WHAT THE EXERCISE ASKS: Put every line of text from the data below into a numbered list, skipping blank lines. Leave the pictures out of the answer.

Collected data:
____

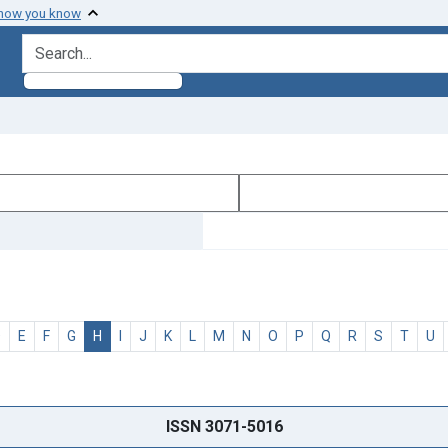
 how you know
search for
D
E
F
G
H
I
J
K
L
M
N
O
P
Q
R
S
T
U
ISSN 3071-5016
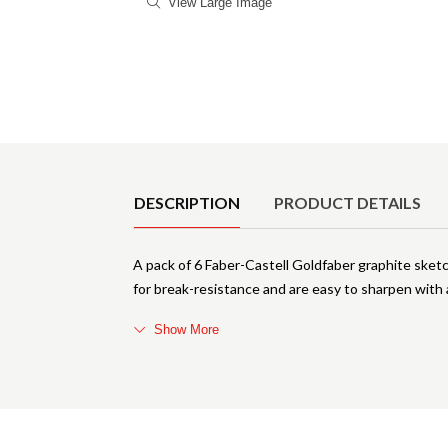
View Large Image
Product Details
DESCRIPTION
PRODUCT DETAILS
A pack of 6 Faber-Castell Goldfaber graphite sketc
for break-resistance and are easy to sharpen with 
Show More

____

WRITTEN SOLUTION:
1.  how you know
2. search for
3. D
4. E
5. F
6. G
7. H
8. I
9. J
10. K
11. L
12. M
13. N
14. O
15. P
16. Q
17. R
18. S
19. T
20. U
21. ISSN 3071-5016
22. View Large Image
23. Product Details
24. DESCRIPTION
25. PRODUCT DETAILS
26. A pack of 6 Faber-Castell Goldfaber graphite sketc
27. for break-resistance and are easy to sharpen with 
28. Show More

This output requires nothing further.